Medical scientists have known that there is a connection between heart disease and erectile dysfunction for decades. Some scientists believe that the blood vessels in the corpora cavernosa, a "cavern" of blood vessels that fill with blood to enable erection, can become clogged with cholesterol before cholesterol clogs the arteries that emerge from the heart. To help explain whether heart disease and impotence have common causes, Dr. Jia-Yi Dong of Soochow University in China and colleagues examined the results of 12 studies of impotence and heart disease involving 36, 744 men.

Some of the medications that can interfere with erectile strength include:

  • ACE-inhibitors (blood pressure medications with names ending in -il, such as lisinopril and ramipril), because they interfere with the action of one of the factors that is involved in penil contraction.
  • Antihistamines, especially the older-style antihistamines that can also make you sleepy.
  • Antidepressants, especially Prozac, Paxil, Zoloft, Luvox, and Effexor.
  • Beta-blockers for high blood pressure, uncontrolled sweating, or fine muscle tremors.
  • Cancer treatments, especially hormones for prostate cancer.
  • Nitrates for heart disease (as well as poppers for enhancing receptive sexual intercourse) can make the blood vessels in the penis so relaxed that erection cannot occur.

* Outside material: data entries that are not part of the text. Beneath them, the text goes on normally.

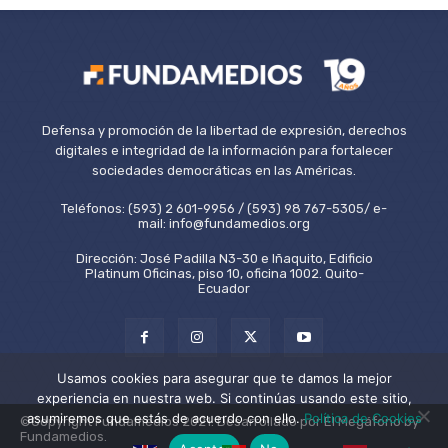
Defensa y promoción de la libertad de expresión, derechos
digitales e integridad de la información para fortalecer
sociedades democráticas en las Américas.
Teléfonos: (593) 2 601-9956 / (593) 98 767-5305/ e-
mail: info@fundamedios.org
Dirección: José Padilla N3-30 e Iñaquito, Edificio
Platinum Oficinas, piso 10, oficina 1002. Quito-
Ecuador
Usamos cookies para asegurar que te damos la mejor
experiencia en nuestra web. Si continúas usando este sitio,
asumiremos que estás de acuerdo con ello.
Política de Cookies
©Copyright Fundamedios 2021. Desarrollado por El Megáfono by
Fundamedios.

And it is only commonsensical to realize that there are various life issues that can occur with both impotence and heart disease.

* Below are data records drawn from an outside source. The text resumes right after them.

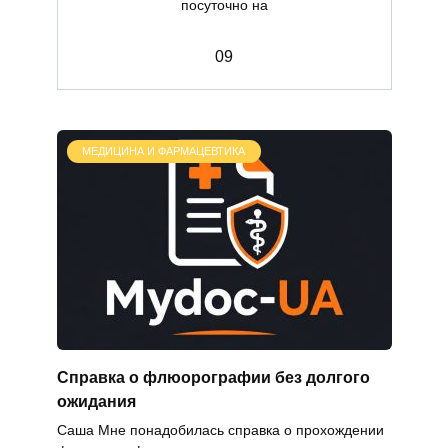
посуточно на
0
9
МЕДИЦИНА И ФАРМАЦЕВТИКА
Справка о флюорографии без долгого
ожидания
Саша Мне понадобилась справка о прохождении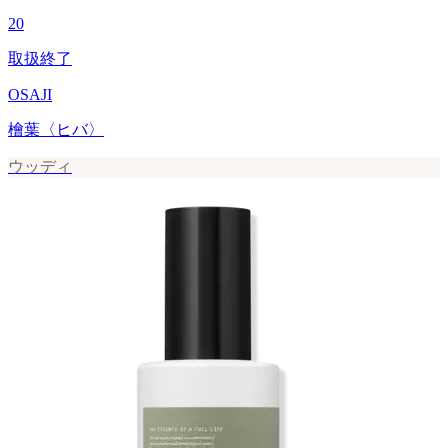
20
取扱終了
OSAJI
檜葉〈ヒバ〉
ウッディ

Stress reduces erectile strength. Taking drugs to prevent early death from a heart attack is a major source of stress.

Children of any age can interfere with erectile function, especially if they wander into the bedroom at the wrong time.

Alcohol can reduce erectile strength—and too much alcohol can discourage your sexual partner from having relations with you.

Not getting enough sleep reduces erectile strength. Especially when the cause of sleep deprivation is the condition of intermittent nighttime breathlessness known as sleep apnea, not getting enough sleep can be associated with both high blood pressure and inability to have or to maintain an erection. The relationship between apnea and erectile dysfunction is so well known that most doctors treating middle-aged and older men for erectile dysfunction will recommend overnight screening for sleep apnea, provided insurance pays for it.

Marijuana has paradoxical effects on impotence. Right after taking a puff of marijuana, one of the chemicals in the weed reduces erectile strength, but a few hours later, another of the chemicals in marijuana increases it. (This is not a recommendation for you to use marijuana as a treatment for ED. There are other considerations beyond just marijuana's effect on sexual prowess.)

Poor body image can reduce erectile strength—especially if every time you go to the doctor you are told that you are fat.

Low testosterone levels can reduce erectile strength, although the best ways to increase them are by losing weight, especially fat on the buttocks (which makes estrogen), or by taking safe supplements that conserve the body's testosterone, such as chrysin.

While there seems to be a greater risk of cardiovascular disease in men who have problems with impotence, the simple fact is, cardiovascular disease is something men are likely to get anyway. The fact that they are impotent only raises overall risk a few percent. Rather than fretting about the possibility that you are even more likely than you thought your were to have a heart attack or stroke, why not find solutions for both problems, so you can enjoy your life while living longer?

  • Jia-Yi Dong, Yong-Hong Zhang, and Li-Qiang Qin. Erectile Dysfunction and Risk of Cardiovascular Disease: Meta-Analysis of Prospective Cohort Studies. J. Am. Coll. Cardiol., September 20, 2011, 58: 1378 - 1385.